E o Mar Aqui Tão Perto!
Vergílio Ferreira escreveu que «Uma língua é o lugar donde se vê o mundo e em que se traçam os limites do nosso pensar e sentir. Da minha língua vê-se o mar. Da minha língua ouve-se o seu rumor como da de outros se ouvirá o da floresta ou o silêncio do deserto».
Não é por acaso que o mar aparece como musa de muitos poetas portugueses.
O mar como património confere uma identidade muito própria ao nosso país, com uma costa atlântica com mais de 900 km. Particularmente, a zona da Costa de Caparica, é privilegiada com extenso areal com cerca de 30 km entre a margem esquerda do Tejo e a Lagoa de Albufeira, ao longo do qual existem inúmeras praias.
Temos a sorte de tê-lo aqui tão próximo. E embora às vezes nos abstraiamos desta dádiva, ele aparece a cada um de nós sob uma forma diferente. Com histórias, segredos e memórias muito pessoais.
Esse mar, que abarca ao mesmo tempo uma insustentável leveza e um insustentável peso. Se para uns é um prazer e poesia, para outros é labuta e esforço.
Também ele, de si para si, balança nesta dualidade de embalo e força.
O mar que é pai.

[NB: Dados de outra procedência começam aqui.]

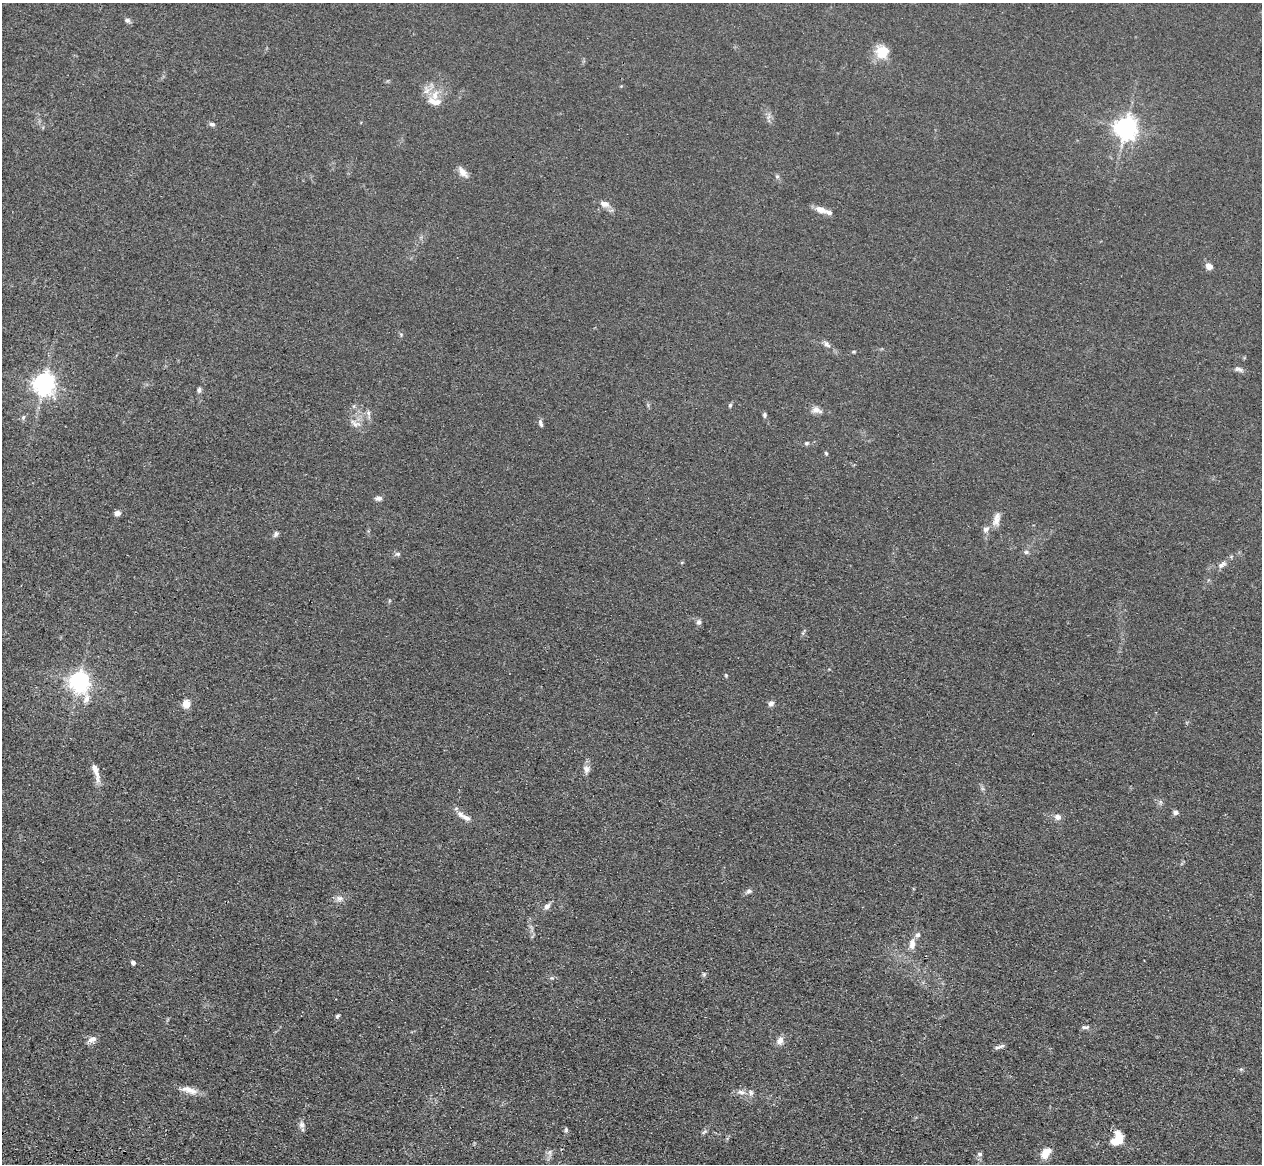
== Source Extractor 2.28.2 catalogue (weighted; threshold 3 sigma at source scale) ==
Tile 7 of 4 x 4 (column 3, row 2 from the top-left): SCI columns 2555-3814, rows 2686-3847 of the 5110 x 5250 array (HDU 1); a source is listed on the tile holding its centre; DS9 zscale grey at full resolution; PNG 1264 x 1166 px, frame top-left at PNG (2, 3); no overlay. Shown black and unused: <1% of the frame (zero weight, under 3 of 4 exposures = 6% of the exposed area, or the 3 px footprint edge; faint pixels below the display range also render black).
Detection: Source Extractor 2.28.2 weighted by HDU 2 'WHT'; one run over the whole footprint, this tile lists its part. Background 0.0611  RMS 0.0074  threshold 0.0332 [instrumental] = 3 sigma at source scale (4.5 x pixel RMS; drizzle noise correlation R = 1.50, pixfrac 1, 0.05/0.05 arcsec/px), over >= 5 px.
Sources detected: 73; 1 inside a brighter object's white glare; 1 long thin detection or spike segment (spike, bleed or trail) — not listed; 5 inside a brighter listed object's ellipse — not listed separately; the other 66 listed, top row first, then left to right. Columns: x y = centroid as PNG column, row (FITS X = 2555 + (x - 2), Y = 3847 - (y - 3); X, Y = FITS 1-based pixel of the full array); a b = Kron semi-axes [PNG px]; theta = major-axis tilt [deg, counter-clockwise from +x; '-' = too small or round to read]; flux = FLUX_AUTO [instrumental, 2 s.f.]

O pai de tantas famílias, que todos os dias vai trabalhar de madrugada, muitas vezes em condições adversas, em busca de subsistência.

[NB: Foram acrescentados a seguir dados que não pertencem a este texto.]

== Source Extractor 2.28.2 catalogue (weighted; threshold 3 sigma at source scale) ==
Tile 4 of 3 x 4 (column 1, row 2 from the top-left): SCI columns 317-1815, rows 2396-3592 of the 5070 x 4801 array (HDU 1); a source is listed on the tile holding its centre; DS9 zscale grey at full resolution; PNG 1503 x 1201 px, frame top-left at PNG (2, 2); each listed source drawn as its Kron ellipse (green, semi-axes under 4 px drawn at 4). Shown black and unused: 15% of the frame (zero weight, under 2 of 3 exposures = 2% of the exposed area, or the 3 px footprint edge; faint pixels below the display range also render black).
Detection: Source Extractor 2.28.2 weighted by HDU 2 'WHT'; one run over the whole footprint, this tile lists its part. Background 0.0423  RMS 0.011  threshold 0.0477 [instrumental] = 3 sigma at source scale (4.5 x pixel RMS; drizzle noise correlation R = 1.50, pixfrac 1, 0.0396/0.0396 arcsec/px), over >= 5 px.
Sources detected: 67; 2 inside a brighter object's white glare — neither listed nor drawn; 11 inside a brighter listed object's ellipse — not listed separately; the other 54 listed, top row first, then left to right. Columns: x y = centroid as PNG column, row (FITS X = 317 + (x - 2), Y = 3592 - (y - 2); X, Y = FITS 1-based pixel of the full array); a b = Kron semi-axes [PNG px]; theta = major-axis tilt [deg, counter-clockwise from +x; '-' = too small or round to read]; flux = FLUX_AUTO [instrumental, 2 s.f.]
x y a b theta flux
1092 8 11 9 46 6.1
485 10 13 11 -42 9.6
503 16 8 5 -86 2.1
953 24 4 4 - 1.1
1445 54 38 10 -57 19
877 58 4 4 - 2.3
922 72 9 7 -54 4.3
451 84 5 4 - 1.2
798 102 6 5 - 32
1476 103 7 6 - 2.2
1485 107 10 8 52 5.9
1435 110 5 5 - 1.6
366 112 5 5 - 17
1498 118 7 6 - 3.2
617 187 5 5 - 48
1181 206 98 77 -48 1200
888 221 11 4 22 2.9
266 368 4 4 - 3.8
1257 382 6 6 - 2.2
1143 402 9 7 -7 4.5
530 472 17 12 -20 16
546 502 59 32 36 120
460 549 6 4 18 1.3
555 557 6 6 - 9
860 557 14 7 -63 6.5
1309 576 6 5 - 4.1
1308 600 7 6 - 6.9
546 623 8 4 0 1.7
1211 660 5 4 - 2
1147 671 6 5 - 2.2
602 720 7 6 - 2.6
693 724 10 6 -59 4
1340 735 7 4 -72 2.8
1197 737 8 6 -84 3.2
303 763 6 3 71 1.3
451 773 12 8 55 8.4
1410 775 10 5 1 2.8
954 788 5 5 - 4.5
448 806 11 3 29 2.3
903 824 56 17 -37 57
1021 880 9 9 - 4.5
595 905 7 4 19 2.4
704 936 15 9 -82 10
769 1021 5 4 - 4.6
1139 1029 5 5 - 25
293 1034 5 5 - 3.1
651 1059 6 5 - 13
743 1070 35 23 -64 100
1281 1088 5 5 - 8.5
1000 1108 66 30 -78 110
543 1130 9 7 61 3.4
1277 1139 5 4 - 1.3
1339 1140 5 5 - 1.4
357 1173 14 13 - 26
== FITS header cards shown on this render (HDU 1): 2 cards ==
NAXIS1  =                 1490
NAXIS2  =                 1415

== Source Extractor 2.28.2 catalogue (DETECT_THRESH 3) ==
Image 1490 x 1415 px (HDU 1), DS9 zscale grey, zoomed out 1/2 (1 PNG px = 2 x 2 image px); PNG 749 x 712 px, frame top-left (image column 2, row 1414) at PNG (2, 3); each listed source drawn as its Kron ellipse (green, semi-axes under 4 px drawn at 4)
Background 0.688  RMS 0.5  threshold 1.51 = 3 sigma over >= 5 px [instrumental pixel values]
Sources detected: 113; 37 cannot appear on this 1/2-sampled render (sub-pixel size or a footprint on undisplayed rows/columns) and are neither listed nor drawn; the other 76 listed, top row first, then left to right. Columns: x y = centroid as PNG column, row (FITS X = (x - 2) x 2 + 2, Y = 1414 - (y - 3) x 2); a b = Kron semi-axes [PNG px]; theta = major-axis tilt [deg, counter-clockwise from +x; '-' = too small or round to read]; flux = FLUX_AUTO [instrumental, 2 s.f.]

O mar que é criança. O filho que brinca nas ondas e faz castelos na areia.
O mar que é arte. A arte xávega e os seus pescadores. Na Costa de Caparica, esta é uma das atividades estruturantes da economia local, chegando mesmo a impulsionar o turismo.
O mar que é experiência. Os provérbios, ditos populares e o eterno “Há Mar e Mar, há ir e voltar”. O conhecimento das marés.
O mar que é sonho. O pensador em busca de inspiração, que se deixa fascinar quando o mar enrola na areia e imagina o que ele diz.
O mar que é cura. A água salgada, com sal e iodo, traz benefícios para a circulação, ossos, articulações, músculos e pele. Para a alma!
O mar que é saúde. Espaço de prática de desportos e culto de exercício.
O mar que é beleza. Ora verde, ora azul, ora dourado, ora prateado. Espelho de sol e de lua.
O mar que é fragância. A maresia que nos invade os sentidos.
O mar que é vida. A vida que não se vê, aquática, submarina.
O mar que é fado. E destino. E mistério.
O mar onde uma vez ia ficando mas a onde hei-de sempre voltar!
Como se de uma limpeza espiritual se tratasse, num misto de despedida do que já lá vai e baptismo do que há-de vir, existe para alguns o ritual de mergulhar no mar no primeiro dia do ano. Também eu, sem mergulhos, apenas em modo de contemplação e à base de respiração profunda, me fui despedir de 2015 junto do mar na Costa de Caparica, para o voltar a encontrar logo no início do ano, como recarga de energia para o futuro.
O mar é a religião da Natureza, disse-o Fernando Pessoa. Celebremo-lo então, nós que o temos aqui tão perto.
O mar é horizonte com tudo o que de bom e mau encerra e que também é símbolo de sonho e ansiedade…É também caminho que une os homens ao longo da História e em todos os pontos geográficos.